_Exercise details_. Go over the entries below line by line, copying each one that contains the word "pane".

_Material to process_.
·····

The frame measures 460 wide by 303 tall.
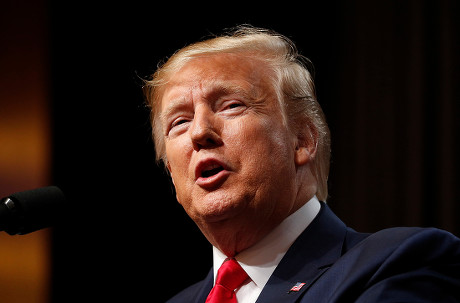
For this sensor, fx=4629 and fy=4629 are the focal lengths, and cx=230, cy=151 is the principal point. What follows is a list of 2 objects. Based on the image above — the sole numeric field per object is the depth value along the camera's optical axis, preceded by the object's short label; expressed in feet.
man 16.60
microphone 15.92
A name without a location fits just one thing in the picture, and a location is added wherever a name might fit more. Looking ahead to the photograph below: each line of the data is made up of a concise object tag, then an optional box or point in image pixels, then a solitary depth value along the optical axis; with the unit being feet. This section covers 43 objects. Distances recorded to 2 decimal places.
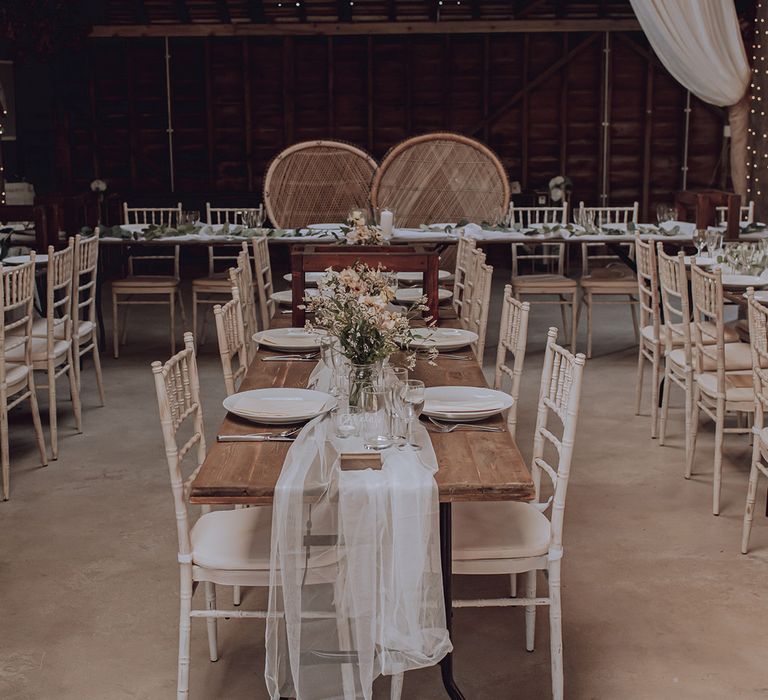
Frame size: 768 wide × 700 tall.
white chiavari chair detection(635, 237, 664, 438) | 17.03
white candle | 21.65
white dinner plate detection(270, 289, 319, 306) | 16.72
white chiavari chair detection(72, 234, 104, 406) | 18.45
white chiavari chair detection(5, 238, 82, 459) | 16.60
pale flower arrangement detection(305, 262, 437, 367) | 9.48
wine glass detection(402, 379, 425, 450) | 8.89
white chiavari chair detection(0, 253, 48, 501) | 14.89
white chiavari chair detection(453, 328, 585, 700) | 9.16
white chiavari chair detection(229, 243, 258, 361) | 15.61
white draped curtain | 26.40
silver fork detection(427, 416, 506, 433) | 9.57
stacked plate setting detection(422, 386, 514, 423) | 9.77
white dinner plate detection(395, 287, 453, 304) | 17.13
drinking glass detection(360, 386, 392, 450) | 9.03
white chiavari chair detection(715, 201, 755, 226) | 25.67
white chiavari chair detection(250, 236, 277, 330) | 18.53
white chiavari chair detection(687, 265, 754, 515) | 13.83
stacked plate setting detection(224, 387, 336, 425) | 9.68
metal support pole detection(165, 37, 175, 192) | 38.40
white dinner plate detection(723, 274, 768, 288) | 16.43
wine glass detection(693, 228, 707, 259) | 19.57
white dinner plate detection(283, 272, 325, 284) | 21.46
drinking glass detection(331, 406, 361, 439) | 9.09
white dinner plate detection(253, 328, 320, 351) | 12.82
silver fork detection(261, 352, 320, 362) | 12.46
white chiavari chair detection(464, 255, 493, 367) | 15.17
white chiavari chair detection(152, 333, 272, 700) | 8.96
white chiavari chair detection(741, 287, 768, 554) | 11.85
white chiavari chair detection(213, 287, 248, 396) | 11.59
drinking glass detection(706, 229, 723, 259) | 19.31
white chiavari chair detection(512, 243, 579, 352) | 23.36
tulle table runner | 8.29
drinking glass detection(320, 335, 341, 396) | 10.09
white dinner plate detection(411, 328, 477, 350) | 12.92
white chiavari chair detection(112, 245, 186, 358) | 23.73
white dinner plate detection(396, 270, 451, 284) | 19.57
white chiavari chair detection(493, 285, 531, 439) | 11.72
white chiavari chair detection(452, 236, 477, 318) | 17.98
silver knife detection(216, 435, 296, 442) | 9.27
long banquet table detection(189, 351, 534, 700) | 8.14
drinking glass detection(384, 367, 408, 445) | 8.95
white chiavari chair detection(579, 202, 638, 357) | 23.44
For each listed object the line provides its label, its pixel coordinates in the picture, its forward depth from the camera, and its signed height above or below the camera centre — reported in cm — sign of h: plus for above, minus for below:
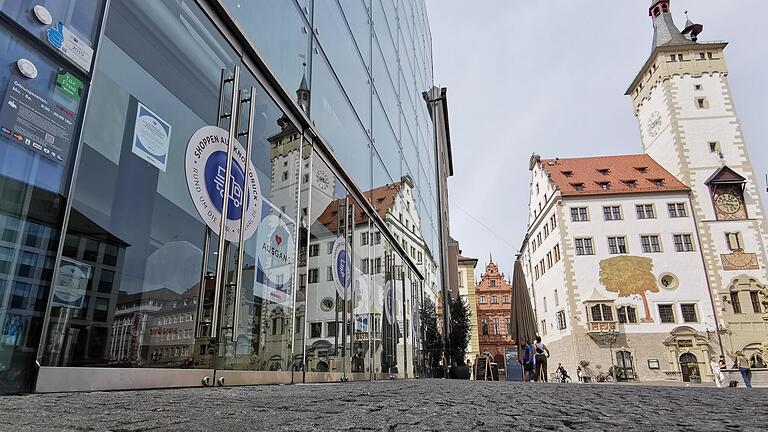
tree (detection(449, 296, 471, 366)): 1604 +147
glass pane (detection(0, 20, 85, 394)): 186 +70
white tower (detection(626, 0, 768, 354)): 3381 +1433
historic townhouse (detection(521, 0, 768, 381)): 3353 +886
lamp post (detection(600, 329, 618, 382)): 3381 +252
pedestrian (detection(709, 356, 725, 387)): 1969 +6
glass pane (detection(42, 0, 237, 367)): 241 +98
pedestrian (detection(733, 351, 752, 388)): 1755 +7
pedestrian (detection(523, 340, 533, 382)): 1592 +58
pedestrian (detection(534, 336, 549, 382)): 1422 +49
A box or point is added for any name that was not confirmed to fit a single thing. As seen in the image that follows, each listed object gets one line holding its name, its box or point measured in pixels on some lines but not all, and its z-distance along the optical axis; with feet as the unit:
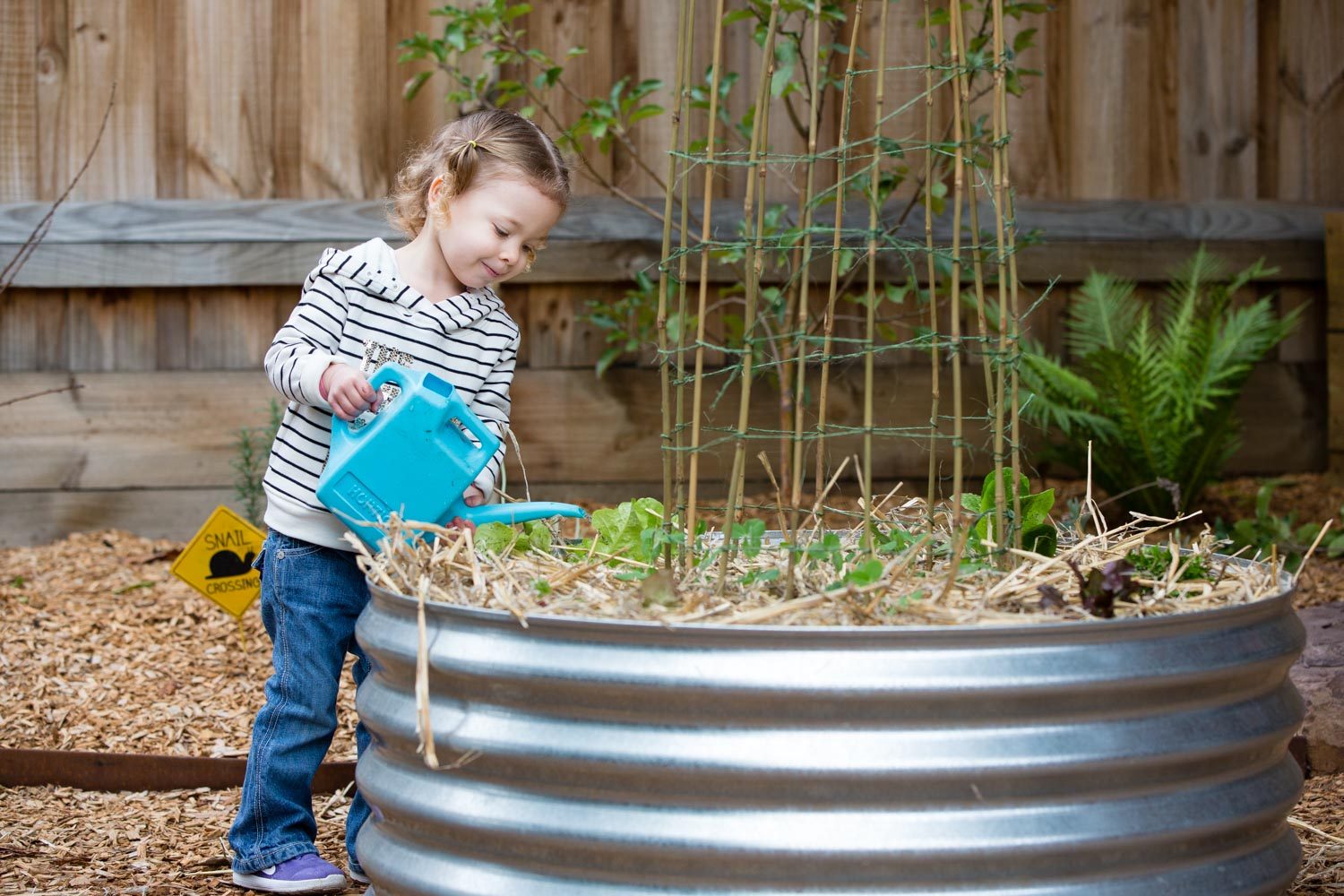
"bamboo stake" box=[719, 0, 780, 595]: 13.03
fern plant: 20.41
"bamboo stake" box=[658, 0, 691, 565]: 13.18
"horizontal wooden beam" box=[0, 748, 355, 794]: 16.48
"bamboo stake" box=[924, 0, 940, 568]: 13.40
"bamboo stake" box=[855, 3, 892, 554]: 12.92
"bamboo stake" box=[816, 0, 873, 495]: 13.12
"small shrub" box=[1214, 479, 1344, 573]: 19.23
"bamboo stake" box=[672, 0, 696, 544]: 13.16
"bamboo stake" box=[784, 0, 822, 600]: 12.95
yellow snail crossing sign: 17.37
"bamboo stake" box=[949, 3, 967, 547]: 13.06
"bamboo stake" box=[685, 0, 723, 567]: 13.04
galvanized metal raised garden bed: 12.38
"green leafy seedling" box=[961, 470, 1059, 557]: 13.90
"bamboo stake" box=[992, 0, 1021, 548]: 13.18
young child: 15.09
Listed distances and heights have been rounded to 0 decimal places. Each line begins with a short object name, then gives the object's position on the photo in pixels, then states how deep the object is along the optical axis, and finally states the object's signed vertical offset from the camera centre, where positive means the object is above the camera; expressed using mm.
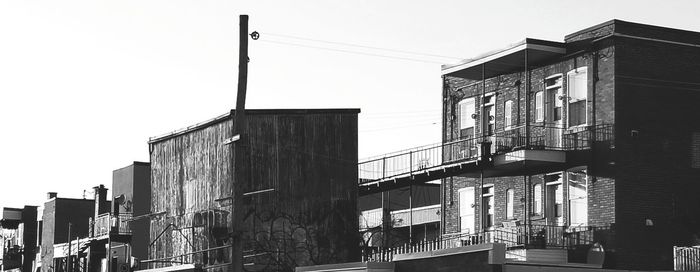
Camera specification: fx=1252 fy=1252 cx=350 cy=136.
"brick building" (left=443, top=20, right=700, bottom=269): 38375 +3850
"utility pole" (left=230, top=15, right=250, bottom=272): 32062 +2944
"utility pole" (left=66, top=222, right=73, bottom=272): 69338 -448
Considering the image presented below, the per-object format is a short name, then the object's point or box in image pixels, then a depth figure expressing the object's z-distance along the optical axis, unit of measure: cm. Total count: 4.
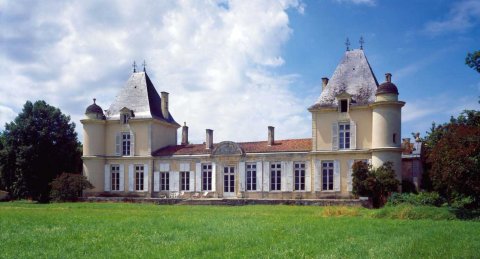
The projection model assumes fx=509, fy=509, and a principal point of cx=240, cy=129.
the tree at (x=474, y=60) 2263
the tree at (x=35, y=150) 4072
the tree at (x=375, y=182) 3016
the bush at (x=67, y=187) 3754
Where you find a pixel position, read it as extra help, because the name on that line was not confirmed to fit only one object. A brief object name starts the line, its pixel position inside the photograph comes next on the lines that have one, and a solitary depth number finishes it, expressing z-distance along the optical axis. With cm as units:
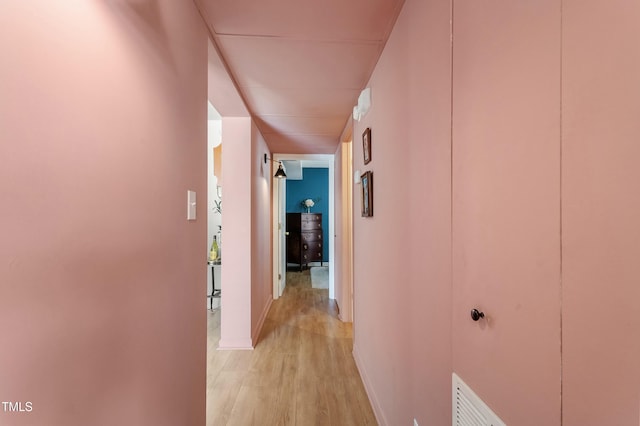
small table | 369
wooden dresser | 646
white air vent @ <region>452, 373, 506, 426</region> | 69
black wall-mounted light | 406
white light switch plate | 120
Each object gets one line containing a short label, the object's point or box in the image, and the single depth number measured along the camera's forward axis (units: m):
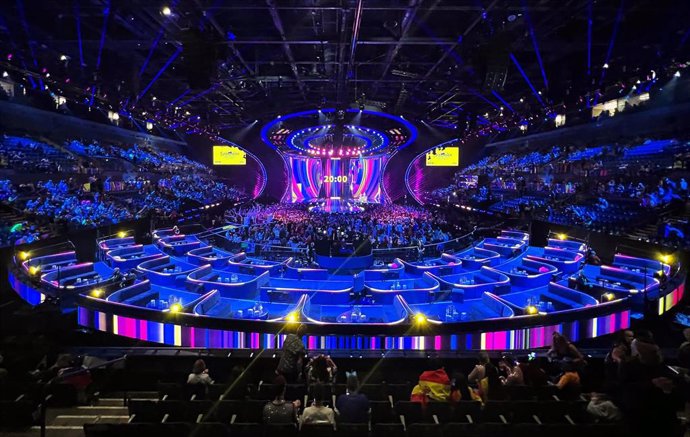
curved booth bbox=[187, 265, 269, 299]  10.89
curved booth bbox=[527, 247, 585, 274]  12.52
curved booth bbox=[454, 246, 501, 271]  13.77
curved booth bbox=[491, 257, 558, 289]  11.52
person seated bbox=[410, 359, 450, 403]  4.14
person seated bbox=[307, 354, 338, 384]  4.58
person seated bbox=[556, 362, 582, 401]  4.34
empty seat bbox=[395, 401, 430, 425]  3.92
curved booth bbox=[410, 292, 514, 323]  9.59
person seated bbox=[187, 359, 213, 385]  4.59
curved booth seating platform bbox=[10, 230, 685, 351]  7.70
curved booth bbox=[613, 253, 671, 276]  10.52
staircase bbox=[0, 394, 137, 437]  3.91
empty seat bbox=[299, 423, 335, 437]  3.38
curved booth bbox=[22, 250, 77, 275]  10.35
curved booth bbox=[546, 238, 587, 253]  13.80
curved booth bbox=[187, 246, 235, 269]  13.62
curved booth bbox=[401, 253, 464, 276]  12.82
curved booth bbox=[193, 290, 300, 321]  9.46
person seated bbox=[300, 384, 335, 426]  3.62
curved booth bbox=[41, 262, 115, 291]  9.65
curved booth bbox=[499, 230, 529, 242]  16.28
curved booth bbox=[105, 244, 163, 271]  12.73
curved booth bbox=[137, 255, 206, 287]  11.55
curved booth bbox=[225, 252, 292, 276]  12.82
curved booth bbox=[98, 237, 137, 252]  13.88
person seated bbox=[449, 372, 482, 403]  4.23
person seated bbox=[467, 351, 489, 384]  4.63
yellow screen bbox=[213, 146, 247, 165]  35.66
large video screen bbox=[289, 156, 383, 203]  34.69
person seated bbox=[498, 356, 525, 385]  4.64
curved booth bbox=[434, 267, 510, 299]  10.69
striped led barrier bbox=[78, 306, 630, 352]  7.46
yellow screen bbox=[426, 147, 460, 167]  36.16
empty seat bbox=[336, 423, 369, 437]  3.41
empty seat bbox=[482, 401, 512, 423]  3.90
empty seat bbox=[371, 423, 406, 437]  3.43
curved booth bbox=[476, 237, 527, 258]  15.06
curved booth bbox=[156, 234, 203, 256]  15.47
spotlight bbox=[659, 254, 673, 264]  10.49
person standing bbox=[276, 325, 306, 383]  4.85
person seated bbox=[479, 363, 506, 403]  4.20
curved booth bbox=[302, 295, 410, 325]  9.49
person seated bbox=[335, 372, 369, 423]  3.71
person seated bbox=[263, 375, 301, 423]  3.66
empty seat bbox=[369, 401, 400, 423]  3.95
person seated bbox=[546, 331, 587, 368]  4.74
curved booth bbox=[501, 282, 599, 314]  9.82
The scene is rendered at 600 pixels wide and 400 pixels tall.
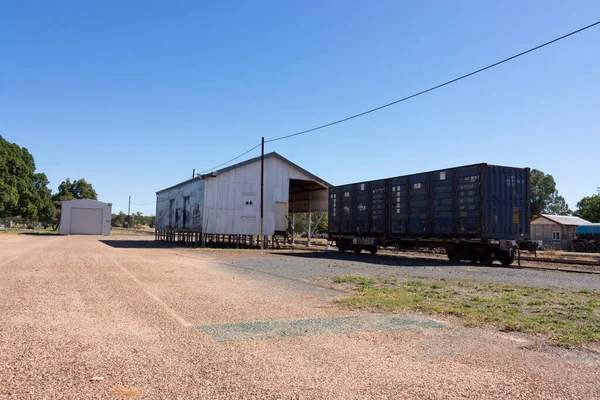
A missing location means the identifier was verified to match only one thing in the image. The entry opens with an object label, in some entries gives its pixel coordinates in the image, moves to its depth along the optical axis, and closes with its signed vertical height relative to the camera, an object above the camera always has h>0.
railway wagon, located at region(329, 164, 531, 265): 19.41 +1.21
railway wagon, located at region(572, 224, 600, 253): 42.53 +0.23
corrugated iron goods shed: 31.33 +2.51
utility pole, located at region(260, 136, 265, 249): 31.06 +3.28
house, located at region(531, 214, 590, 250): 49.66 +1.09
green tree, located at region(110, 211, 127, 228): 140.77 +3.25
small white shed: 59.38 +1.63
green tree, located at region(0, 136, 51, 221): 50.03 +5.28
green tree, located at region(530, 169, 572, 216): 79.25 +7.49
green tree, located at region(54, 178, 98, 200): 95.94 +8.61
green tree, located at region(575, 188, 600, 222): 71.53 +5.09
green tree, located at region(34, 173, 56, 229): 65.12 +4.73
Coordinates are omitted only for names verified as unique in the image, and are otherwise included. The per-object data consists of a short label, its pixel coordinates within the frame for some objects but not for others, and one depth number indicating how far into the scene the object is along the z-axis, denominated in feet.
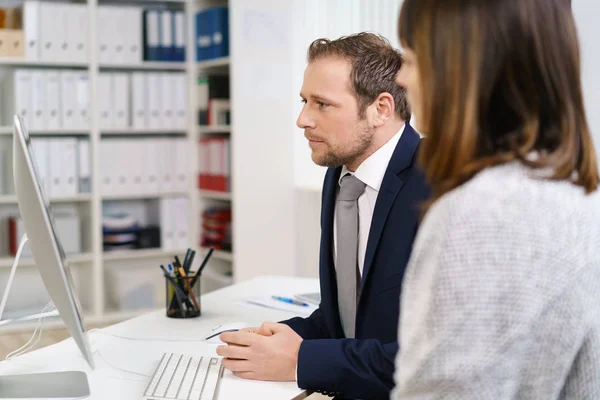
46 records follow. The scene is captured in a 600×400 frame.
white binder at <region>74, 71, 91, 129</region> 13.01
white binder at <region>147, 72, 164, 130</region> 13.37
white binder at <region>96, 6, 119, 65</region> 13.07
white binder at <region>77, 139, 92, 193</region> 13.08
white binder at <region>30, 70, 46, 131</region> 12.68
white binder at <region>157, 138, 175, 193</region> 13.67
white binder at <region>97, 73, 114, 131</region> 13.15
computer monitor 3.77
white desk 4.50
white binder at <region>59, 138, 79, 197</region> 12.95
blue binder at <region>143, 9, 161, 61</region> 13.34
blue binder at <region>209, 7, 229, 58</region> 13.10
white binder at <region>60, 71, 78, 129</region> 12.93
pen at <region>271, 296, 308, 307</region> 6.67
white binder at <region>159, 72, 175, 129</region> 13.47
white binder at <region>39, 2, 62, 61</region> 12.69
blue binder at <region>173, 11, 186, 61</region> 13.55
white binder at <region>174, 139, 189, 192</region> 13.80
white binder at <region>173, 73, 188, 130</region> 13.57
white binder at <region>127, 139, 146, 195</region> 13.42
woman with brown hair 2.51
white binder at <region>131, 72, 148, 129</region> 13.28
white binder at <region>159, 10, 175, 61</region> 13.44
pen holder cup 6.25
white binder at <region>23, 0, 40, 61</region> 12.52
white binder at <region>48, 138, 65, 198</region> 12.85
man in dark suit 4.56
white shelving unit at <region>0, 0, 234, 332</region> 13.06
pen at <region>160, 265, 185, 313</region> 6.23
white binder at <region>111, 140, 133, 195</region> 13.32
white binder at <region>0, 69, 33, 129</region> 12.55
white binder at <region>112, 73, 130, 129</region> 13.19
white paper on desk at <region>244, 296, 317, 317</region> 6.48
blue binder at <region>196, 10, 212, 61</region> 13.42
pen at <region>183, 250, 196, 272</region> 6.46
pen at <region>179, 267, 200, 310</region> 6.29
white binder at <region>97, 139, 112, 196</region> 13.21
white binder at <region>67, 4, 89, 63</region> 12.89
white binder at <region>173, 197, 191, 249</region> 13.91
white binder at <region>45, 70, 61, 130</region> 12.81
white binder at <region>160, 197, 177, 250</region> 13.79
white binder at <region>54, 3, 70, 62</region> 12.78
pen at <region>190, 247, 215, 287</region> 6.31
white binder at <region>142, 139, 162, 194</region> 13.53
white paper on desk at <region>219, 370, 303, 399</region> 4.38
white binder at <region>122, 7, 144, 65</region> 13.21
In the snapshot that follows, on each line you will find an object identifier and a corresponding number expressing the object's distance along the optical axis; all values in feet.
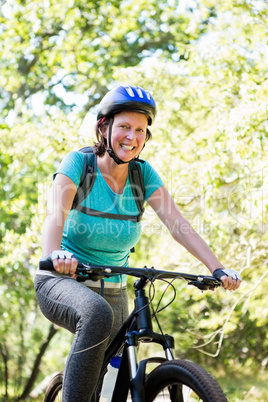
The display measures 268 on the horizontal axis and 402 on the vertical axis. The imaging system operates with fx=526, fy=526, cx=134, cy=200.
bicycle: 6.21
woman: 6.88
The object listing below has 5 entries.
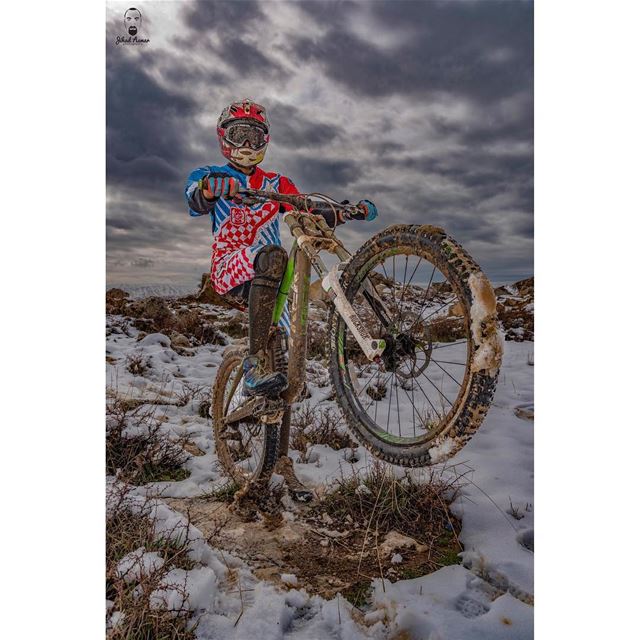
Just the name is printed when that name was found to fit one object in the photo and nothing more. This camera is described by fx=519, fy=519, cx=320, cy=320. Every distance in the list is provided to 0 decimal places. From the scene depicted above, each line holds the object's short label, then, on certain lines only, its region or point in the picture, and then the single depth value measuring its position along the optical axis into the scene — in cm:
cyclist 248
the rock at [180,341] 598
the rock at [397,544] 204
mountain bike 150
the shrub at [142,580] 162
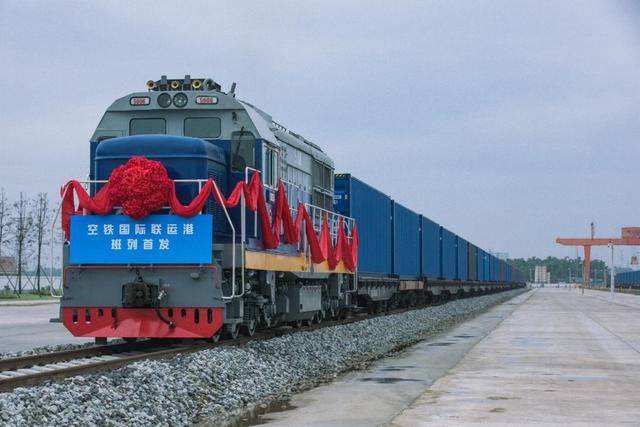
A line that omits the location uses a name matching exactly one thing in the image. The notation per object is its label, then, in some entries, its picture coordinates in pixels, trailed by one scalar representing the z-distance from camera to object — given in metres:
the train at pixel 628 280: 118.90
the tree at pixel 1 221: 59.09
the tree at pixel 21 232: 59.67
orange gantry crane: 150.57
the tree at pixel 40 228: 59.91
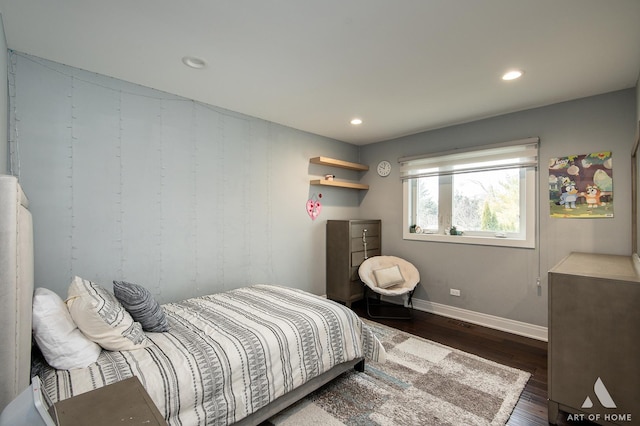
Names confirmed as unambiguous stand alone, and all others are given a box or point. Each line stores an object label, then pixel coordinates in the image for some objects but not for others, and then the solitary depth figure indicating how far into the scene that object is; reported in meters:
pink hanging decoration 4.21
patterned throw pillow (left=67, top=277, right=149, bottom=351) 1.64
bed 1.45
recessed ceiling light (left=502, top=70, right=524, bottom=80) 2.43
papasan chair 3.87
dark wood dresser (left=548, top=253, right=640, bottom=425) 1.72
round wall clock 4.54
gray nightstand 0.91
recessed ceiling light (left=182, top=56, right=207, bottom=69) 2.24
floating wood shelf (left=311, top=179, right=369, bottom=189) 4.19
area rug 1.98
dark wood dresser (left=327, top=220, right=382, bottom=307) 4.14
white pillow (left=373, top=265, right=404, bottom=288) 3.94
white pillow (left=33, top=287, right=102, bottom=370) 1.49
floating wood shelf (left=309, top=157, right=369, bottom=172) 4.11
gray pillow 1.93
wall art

·····

_Task response_.
glass pane (detection(0, 20, 85, 394)): 186 +70
glass pane (detection(42, 0, 237, 367)): 241 +98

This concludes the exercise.